Wescoat stresses the importance of these links for artists considering the Web as an outlet for their work. “Make sure you find some online communities or networks where you can get your name out there or post your art,” she advises. In addition to eBay, another auction site that features Wescoat’s work is Overstock.com. Other online retailers carrying her work include Absolutehearts.com, Ebsqart.com, Sistino.com and Art.com. In some cases, Wescoat represents herself; other sites (such as Art.com, which features framed and unframed posters and fine art prints of Wescoat’s originals) require membership.
On the sites where Wescoat represents herself, she posts her work using a template she created in Dreamweaver. (Prior to using Dreamweaver, she used Microsoft’s FrontPage). “I make sure to include enough information—when and how each painting was made, the size and how much it would cost to ship—so that people who don’t know me will have some of the information they need at the auction site,” she says. In addition to offering her work, each of these retail and auction sites also includes the URL for Wescoat’s website. “It’s a great way to advertise my site,” she says. “I get a lot of traffic and gain a lot of new customers in these places.”

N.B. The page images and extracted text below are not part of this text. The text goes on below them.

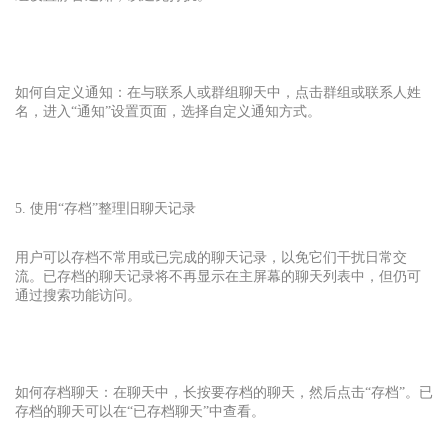
如何自定义通知：在与联系人或群组聊天中，点击群组或联系人姓
名，进入“通知”设置页面，选择自定义通知方式。
5. 使用“存档”整理旧聊天记录
用户可以存档不常用或已完成的聊天记录，以免它们干扰日常交
流。已存档的聊天记录将不再显示在主屏幕的聊天列表中，但仍可
通过搜索功能访问。
如何存档聊天：在聊天中，长按要存档的聊天，然后点击“存档”。已
存档的聊天可以在“已存档聊天”中查看。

Wescoat’s business grew by leaps and bounds in fall 2006 when her paintings appeared on Extreme Makeover Home Edition. “They found me on eBay,” she says. “One of the producers of the show bought a piece from me.” From there, the producer commissioned Wescoat to create some original paintings for one of the houses they were remaking. “My business climbed steadily after that.”
Wescoat estimates that she makes about $3,000-4,000 per month from online auctions and an equivalent amount in royalties from Art.com. In addition to the income she makes from these online resources and purchases from her website, commissions for original work comprise a sizable chunk of her sales. “I just finished six pieces for an orthodontist’s office,” she says. “They designed the entire office around the paintings.” At this point, Wescoat says she has over 1,000 original paintings, commissioned and purchased from auctions, hanging in private and corporate collections worldwide, including France, Japan, Belgium, Australia, Portugal, Germany, Finland, Greece, Italy and Great Britain.

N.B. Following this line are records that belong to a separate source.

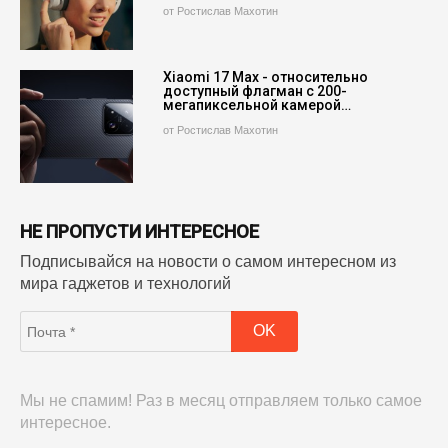
от Ростислав Махотин
Xiaomi 17 Max - относительно
доступный флагман с 200-
мегапиксельной камерой…
от Ростислав Махотин
НЕ ПРОПУСТИ ИНТЕРЕСНОЕ
Подписывайся на новости о самом интересном из
мира гаджетов и технологий
Мы не спамим! Раз в месяц отправляем только самое
интересное.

The demand for Wescoat’s art has recently extended beyond fine art prints and paintings. A line of T-shirts bearing her imagery is being offered as “Sunshine Gear” at Cafepress.com. “I’m hoping to continue to license my work on merchandise,” says Wescoat, who is currently working with Pure Country Weavers (www.purecountry.com) on a line of tapestries that feature her art. She says royalty arrangements for merchandise can be very lucrative, with the artist receiving 10-15% of every sale.
Wescoat has also written a book: Secrets of Powerselling Artists on Ebay, available at Lulu.com. “It’s a small e-guide for artists wanting to sell their work through online art auctions,” she says. Wescoat is taking advantage of every income-producing opportunity available while her work is in high demand. She is well aware of how easy it is for an artist to fall quickly from fame. She has returned to school with the goal of earning a master’s degree in Art History so that she can teach college classes. “The art business can be so fickle,” she says. “I want something I can fall back on.”